I'm missing something here I think. They found that there was almost the same number of adults with ASDs as children??? Isn't that kinda obvious cause the adults with ASDs were once children with ASDs???
But like I said, I'm probably missing something, not the sharpest tool in the shed here!
Seems totally incorrect. This would mean the screening instrument used was several times worse than the AQ-test, which does not have a 9:1 gender bias.
Also, with a total population of only 7,000, that would mean only about 7 women with ASDs. I don't believe this would be statistically siginificant.
But like I said, I'm probably missing something, not the sharpest tool in the shed here!
Some believe that ASD are caused by vaccines.

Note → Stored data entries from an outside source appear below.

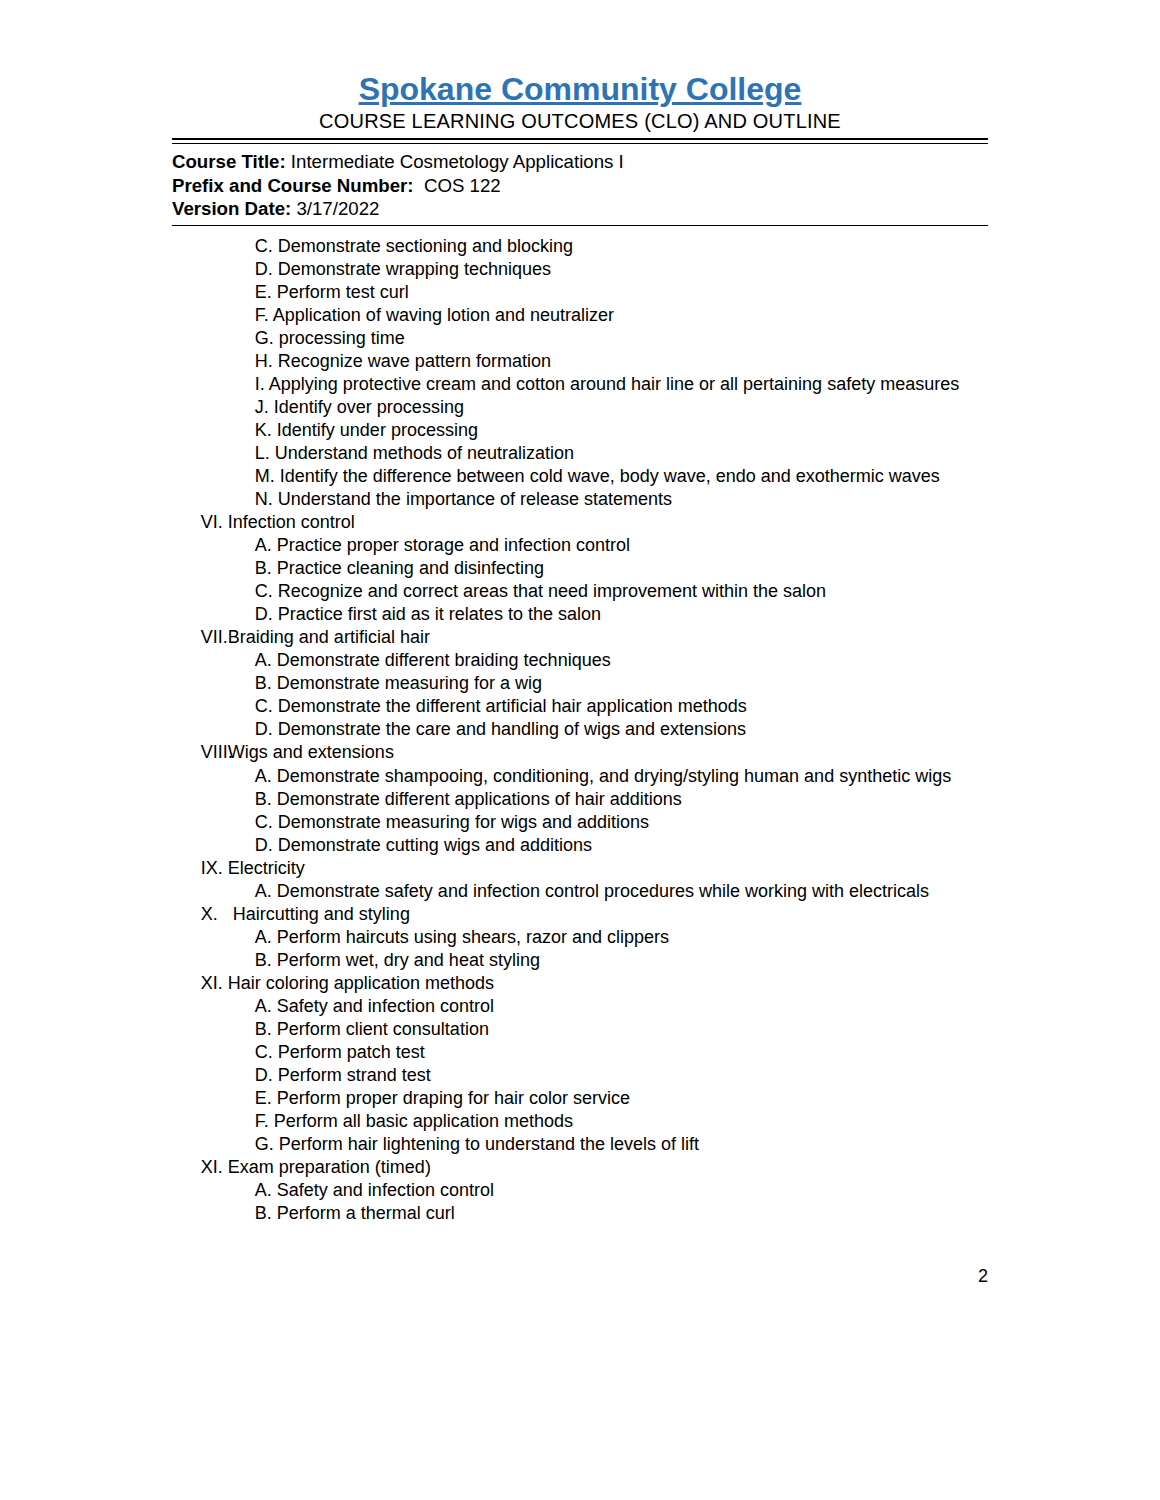Spokane Community College
COURSE LEARNING OUTCOMES (CLO) AND OUTLINE
Course Title: Intermediate Cosmetology Applications I
Prefix and Course Number: COS 122
Version Date: 3/17/2022
C. Demonstrate sectioning and blocking
D. Demonstrate wrapping techniques
E. Perform test curl
F. Application of waving lotion and neutralizer
G. processing time
H. Recognize wave pattern formation
I. Applying protective cream and cotton around hair line or all pertaining safety measures
J. Identify over processing
K. Identify under processing
L. Understand methods of neutralization
M. Identify the difference between cold wave, body wave, endo and exothermic waves
N. Understand the importance of release statements
VI. Infection control
A. Practice proper storage and infection control
B. Practice cleaning and disinfecting
C. Recognize and correct areas that need improvement within the salon
D. Practice first aid as it relates to the salon
VII. Braiding and artificial hair
A. Demonstrate different braiding techniques
B. Demonstrate measuring for a wig
C. Demonstrate the different artificial hair application methods
D. Demonstrate the care and handling of wigs and extensions
VIII. Wigs and extensions
A. Demonstrate shampooing, conditioning, and drying/styling human and synthetic wigs
B. Demonstrate different applications of hair additions
C. Demonstrate measuring for wigs and additions
D. Demonstrate cutting wigs and additions
IX. Electricity
A. Demonstrate safety and infection control procedures while working with electricals
X. Haircutting and styling
A. Perform haircuts using shears, razor and clippers
B. Perform wet, dry and heat styling
XI. Hair coloring application methods
A. Safety and infection control
B. Perform client consultation
C. Perform patch test
D. Perform strand test
E. Perform proper draping for hair color service
F. Perform all basic application methods
G. Perform hair lightening to understand the levels of lift
XI. Exam preparation (timed)
A. Safety and infection control
B. Perform a thermal curl
2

Reported prevalence rates have steadily increased over time. Some have claimed that this demonstrates an actual increase in prevalence, and this interpretation is very commonly deployed to support the view that vaccines are causing ASDs (the argument being that there is a correlation between the introduction of a mercury preservative in vaccines given to young toddlers and reported increases in prevelance rates). Others argue that that in fact there is no actual increase in prevalence of ASDs, merely improvements in the rate of diagnosis relative to a consistent prevalence rate.
This study supports the latter view that prevalence rates are in fact not increasing, and that increased diagnostic rates are better explained by advances in diagnosis, increased awareness and greater numbers of physicians able to offer diagnosis.

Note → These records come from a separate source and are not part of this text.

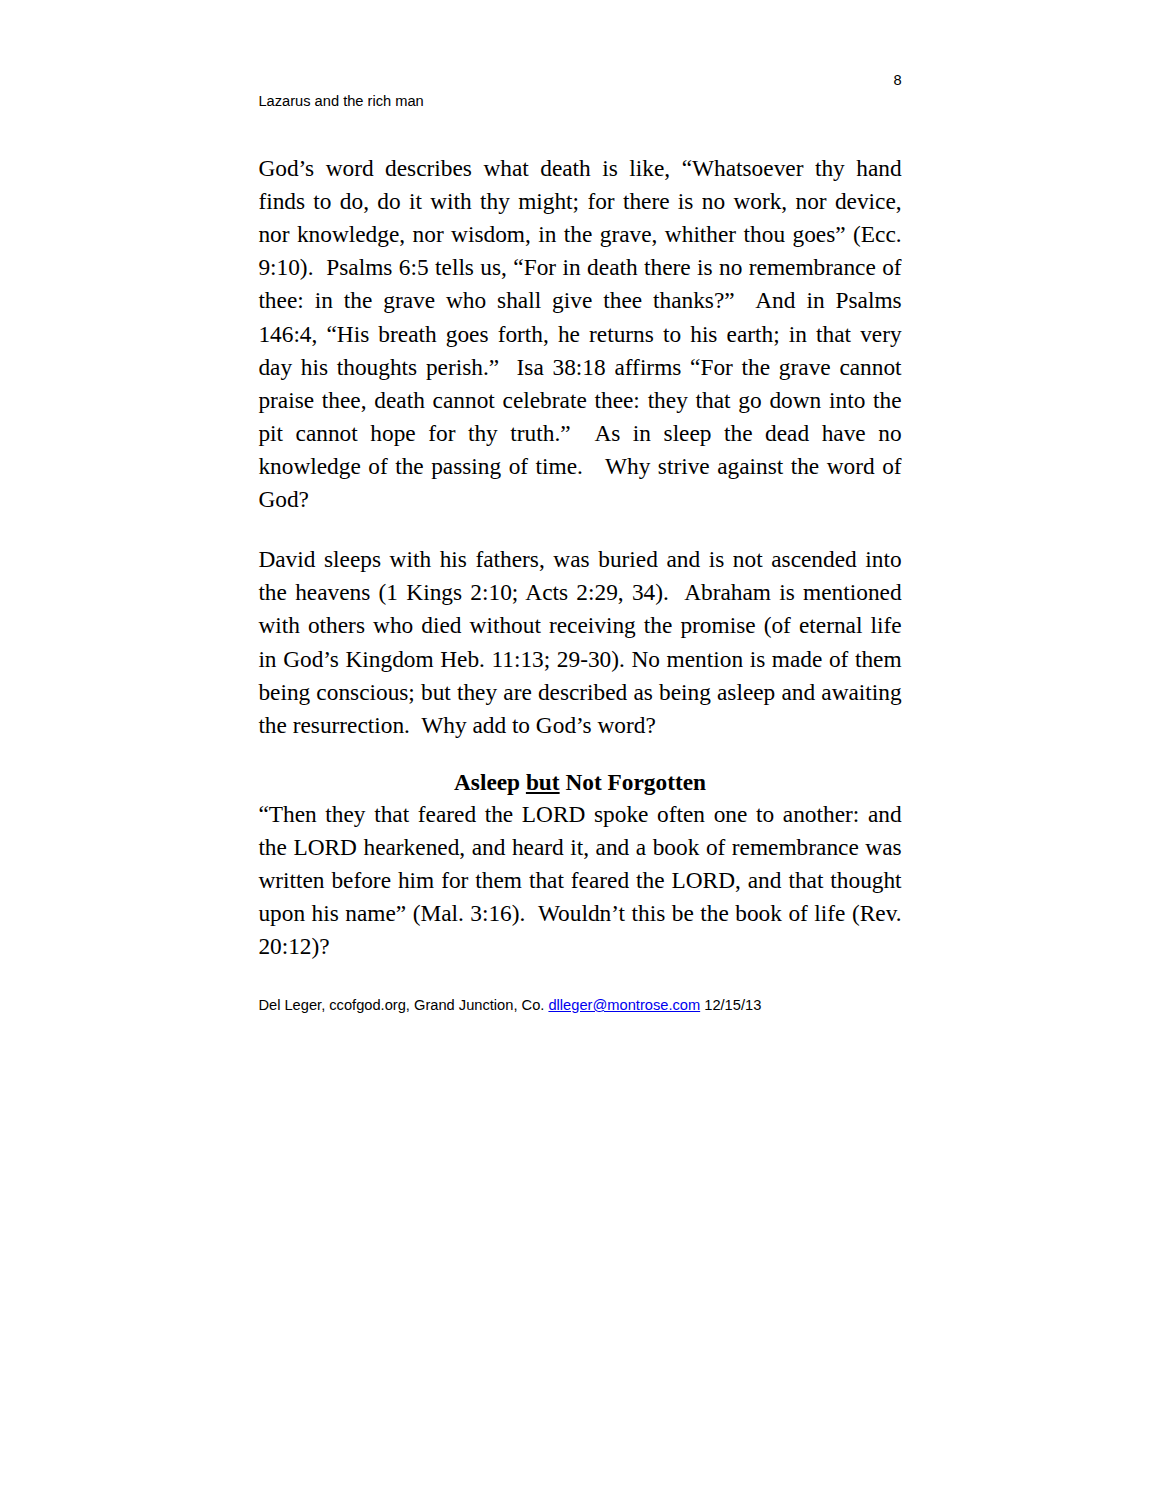8
Lazarus and the rich man
God’s word describes what death is like, “Whatsoever thy hand finds to do, do it with thy might; for there is no work, nor device, nor knowledge, nor wisdom, in the grave, whither thou goes” (Ecc. 9:10). Psalms 6:5 tells us, “For in death there is no remembrance of thee: in the grave who shall give thee thanks?” And in Psalms 146:4, “His breath goes forth, he returns to his earth; in that very day his thoughts perish.” Isa 38:18 affirms “For the grave cannot praise thee, death cannot celebrate thee: they that go down into the pit cannot hope for thy truth.” As in sleep the dead have no knowledge of the passing of time. Why strive against the word of God?
David sleeps with his fathers, was buried and is not ascended into the heavens (1 Kings 2:10; Acts 2:29, 34). Abraham is mentioned with others who died without receiving the promise (of eternal life in God’s Kingdom Heb. 11:13; 29-30). No mention is made of them being conscious; but they are described as being asleep and awaiting the resurrection. Why add to God’s word?
Asleep but Not Forgotten
“Then they that feared the LORD spoke often one to another: and the LORD hearkened, and heard it, and a book of remembrance was written before him for them that feared the LORD, and that thought upon his name” (Mal. 3:16). Wouldn’t this be the book of life (Rev. 20:12)?
Del Leger, ccofgod.org, Grand Junction, Co. dlleger@montrose.com 12/15/13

The results are unlikely to seem anything but intuitive to anyone not already familiar with these debates/controversies.
From my experience, they need a sample at least ten times larger to get more interesting results. When I analysed 88,000 answers to Aspie-quiz, I was able to see differences in ethnic groups (like Native Americans and Asians) that were not visible with 10,000 answers. Also, because of the method used, to randomly sample the general population, which does not give a skewed participation rate, they need many more cases to make the same conclusions that Aspie-quiz can provide with a much smaller sample. The strength of Aspie-quiz is that it does not need random selection of participants or some external diagnostic method. This is because Aspie-quiz defines Aspie as the major axis in factor-analysis, and the amount of Aspies or NTs in the dataset does not affect factor loadings or explained variance, while ethnic background does.
BTW, I've also analysed age-groups in Aspie-quiz and came to similar conclusions. I even think I came to the conclusion that Aspie-rates have in fact declined, which is more likely with recent, heavy discrimination against the group.